◆ Request: Copy every line of text in the listing below word for word, leaving out the pictures.
--------------------------------------------------
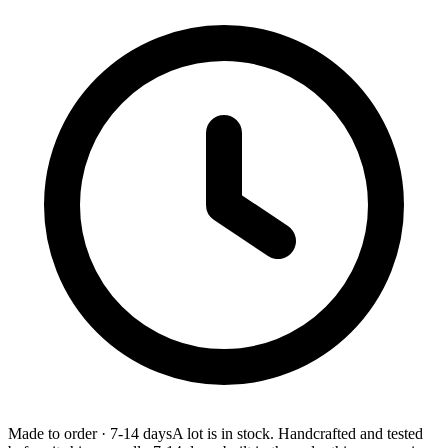
Made to order
·
7-14 days
A lot is in stock. Handcrafted and tested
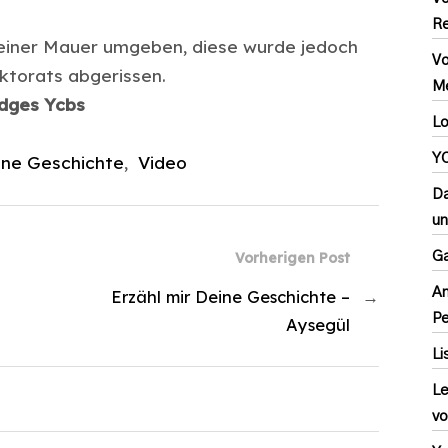
Re
 einer Mauer umgeben, diese wurde jedoch
Vo
ktorats abgerissen.
Me
idges Ycbs
Lo
YC
eine Geschichte
,
Video
Da
un
Ga
Vorherigen Post
An
Erzähl mir Deine Geschichte –
→
P
Aysegül
Li
Le
vo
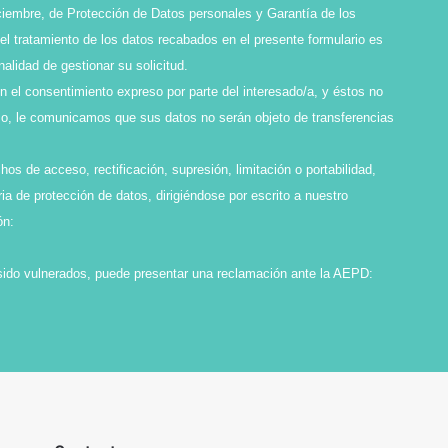
ciembre, de Protección de Datos personales y Garantía de los
l tratamiento de los datos recabados en el presente formulario es
idad de gestionar su solicitud.
en el consentimiento expreso por parte del interesado/a, y éstos no
smo, le comunicamos que sus datos no serán objeto de transferencias
os de acceso, rectificación, supresión, limitación o portabilidad,
ia de protección de datos, dirigiéndose por escrito a nuestro
ón:
sido vulnerados, puede presentar una reclamación ante la AEPD:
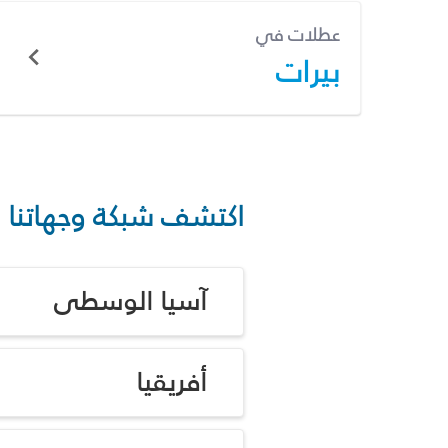
عطلات في
بيرات
اكتشف شبكة وجهاتنا
آسيا الوسطى
أفريقيا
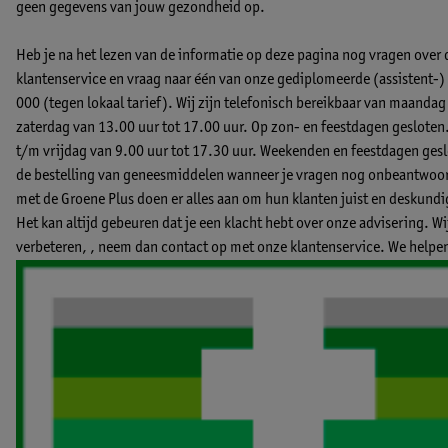
geen gegevens van jouw gezondheid op.
Heb je na het lezen van de informatie op deze pagina nog vragen over
klantenservice en vraag naar één van onze gediplomeerde (assistent
000 (tegen lokaal tarief). Wij zijn telefonisch bereikbaar van maandag
zaterdag van 13.00 uur tot 17.00 uur. Op zon- en feestdagen gesloten
t/m vrijdag van 9.00 uur tot 17.30 uur. Weekenden en feestdagen geslo
de bestelling van geneesmiddelen wanneer je vragen nog onbeantwoord
met de Groene Plus doen er alles aan om hun klanten juist en deskund
Het kan altijd gebeuren dat je een klacht hebt over onze advisering. W
verbeteren, ,
neem dan contact op met onze klantenservice.
We helpen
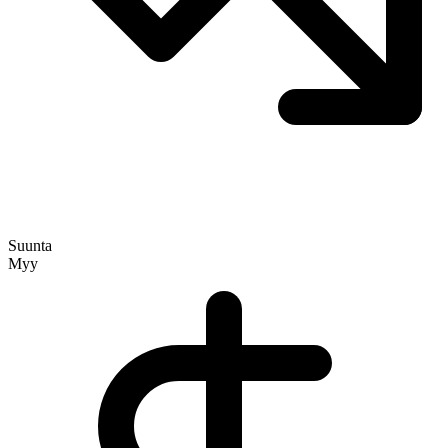
Suunta
Myy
--------------------------------------------------
◆ Answer to this task:
Made to order
·
7-14 days
A lot is in stock. Handcrafted and tested
Re
 einer Mauer umgeben, diese wurde jedoch
Vo
ktorats abgerissen.
Me
idges Ycbs
Lo
YC
eine Geschichte
,
Video
Da
un
Ga
Vorherigen Post
An
Erzähl mir Deine Geschichte –
→
P
Aysegül
Li
Le
vo
ciembre, de Protección de Datos personales y Garantía de los
l tratamiento de los datos recabados en el presente formulario es
idad de gestionar su solicitud.
en el consentimiento expreso por parte del interesado/a, y éstos no
smo, le comunicamos que sus datos no serán objeto de transferencias
os de acceso, rectificación, supresión, limitación o portabilidad,
ia de protección de datos, dirigiéndose por escrito a nuestro
ón:
sido vulnerados, puede presentar una reclamación ante la AEPD:
عطلات في
بيرات
اكتشف شبكة وجهاتنا
آسيا الوسطى
أفريقيا
geen gegevens van jouw gezondheid op.
Heb je na het lezen van de informatie op deze pagina nog vragen over
klantenservice en vraag naar één van onze gediplomeerde (assistent
000 (tegen lokaal tarief). Wij zijn telefonisch bereikbaar van maandag
zaterdag van 13.00 uur tot 17.00 uur. Op zon- en feestdagen gesloten
t/m vrijdag van 9.00 uur tot 17.30 uur. Weekenden en feestdagen geslo
de bestelling van geneesmiddelen wanneer je vragen nog onbeantwoord
met de Groene Plus doen er alles aan om hun klanten juist en deskund
Het kan altijd gebeuren dat je een klacht hebt over onze advisering. W
verbeteren, ,
neem dan contact op met onze klantenservice.
We helpen
Suunta
Myy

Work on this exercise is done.